**Text excerpt:**
· · ·
The infants’ looking times were averaged across all trials of the same word order (frequent-initial or frequent-final) (see Fig 4 and Table 2). Analyses were conducted using DataDesk software. A repeated-measures ANOVA was carried out with looking time as the dependent variable, Age (4 vs. 8 months) and Type of AV Information (aligned vs. misaligned) as between-subject variables, and Order (frequent-initial vs. frequent-final) as the within-subject variable. The ANOVA yielded a significant fixed effect of Age (F(1,118) = 17,541, p < .0001, partial ŋ2 = 0.411 due to longer overall looking times in 4-month-olds than in 8-month-olds, a significant interaction between Order and Age (F(1,118) = 5.194, p = .025, partial ŋ2 = .042), and a marginally significant interaction between Order, Age, and Type of AV information (F(1,118) = 3.514, p = .063, partial ŋ2 = .029). To further explore these interactions, we compared looking times to the two orders within groups using pair-wise Scheffé post-hoc tests. Neither group of 4-month-olds, nor the group of 8-month-olds presented with aligned AV information displayed a preference (all p ≥ .102), that is, they looked equally long to the frequent-initial and frequent-final items. However, the group of 8-month-olds exposed to misaligned AV information had a significant preference—i.e., longer looking times—for the frequent-initial test items (p = .014, d = .410).

Fig 4. Looking time results.

The x axis shows the four groups examined. The y axis displays the infants’ looking times in seconds. The dark grey bars depict looking times to the frequent-initial items, and the light grey bars looking times to the frequent-final items. Error bars represent the standard error of the mean.
· · ·
**Extracted material:**

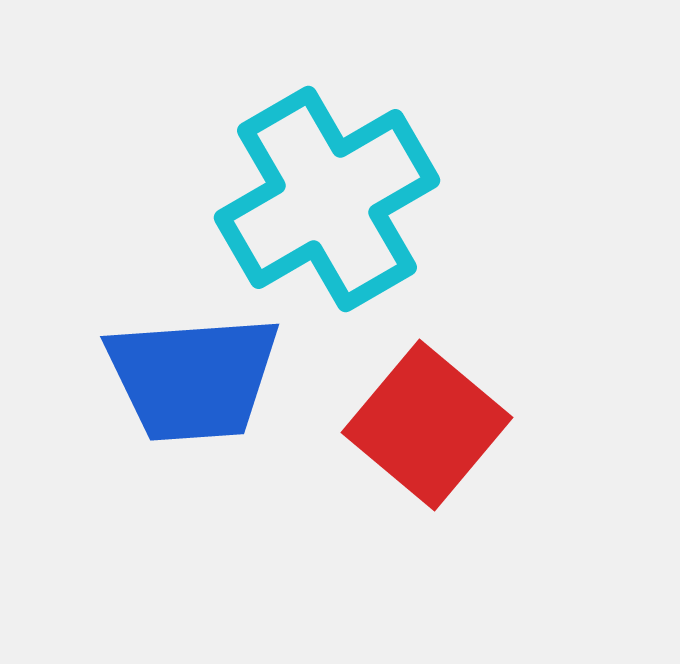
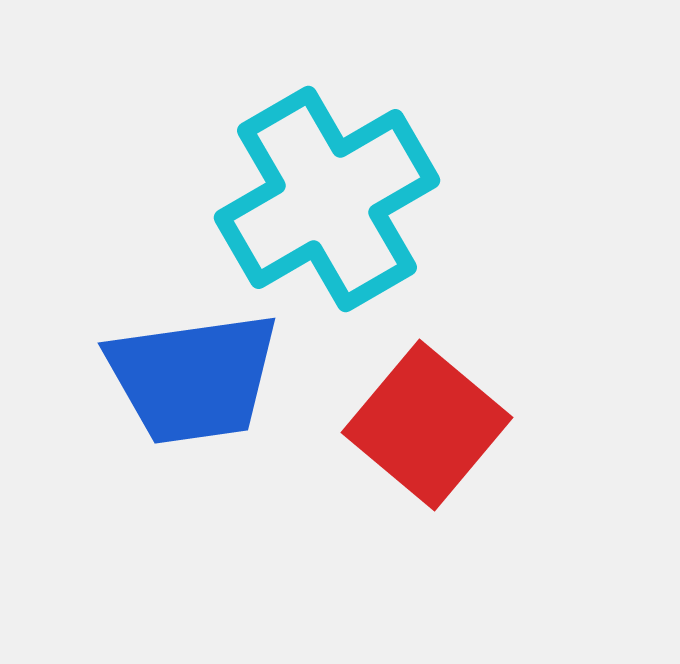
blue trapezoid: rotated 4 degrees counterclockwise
· · ·
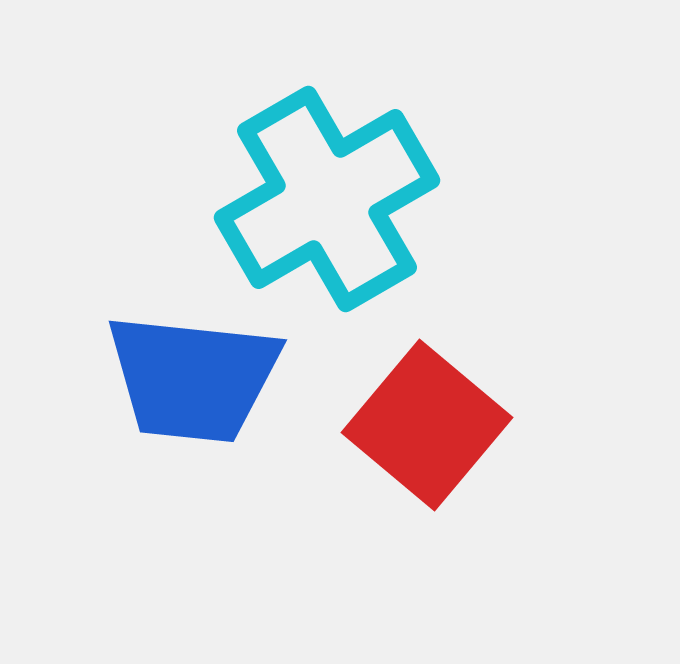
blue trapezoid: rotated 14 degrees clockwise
· · ·
**Objectives:**
- a) From the infant looking-time excerpt, quote the passage from "The x axis shows" up to and including "of the mean.".
- b) In the infant looking-time excerpt, which group showed a significant preference, and for which test items?
The items were taken from a different source than the text.

**Responses per task:**
- a)
The x axis shows the four groups examined. The y axis displays the infants’ looking times in seconds. The dark grey bars depict looking times to the frequent-initial items, and the light grey bars looking times to the frequent-final items. Error bars represent the standard error of the mean.

- b) The 8-month-olds exposed to misaligned AV information preferred the frequent-initial test items.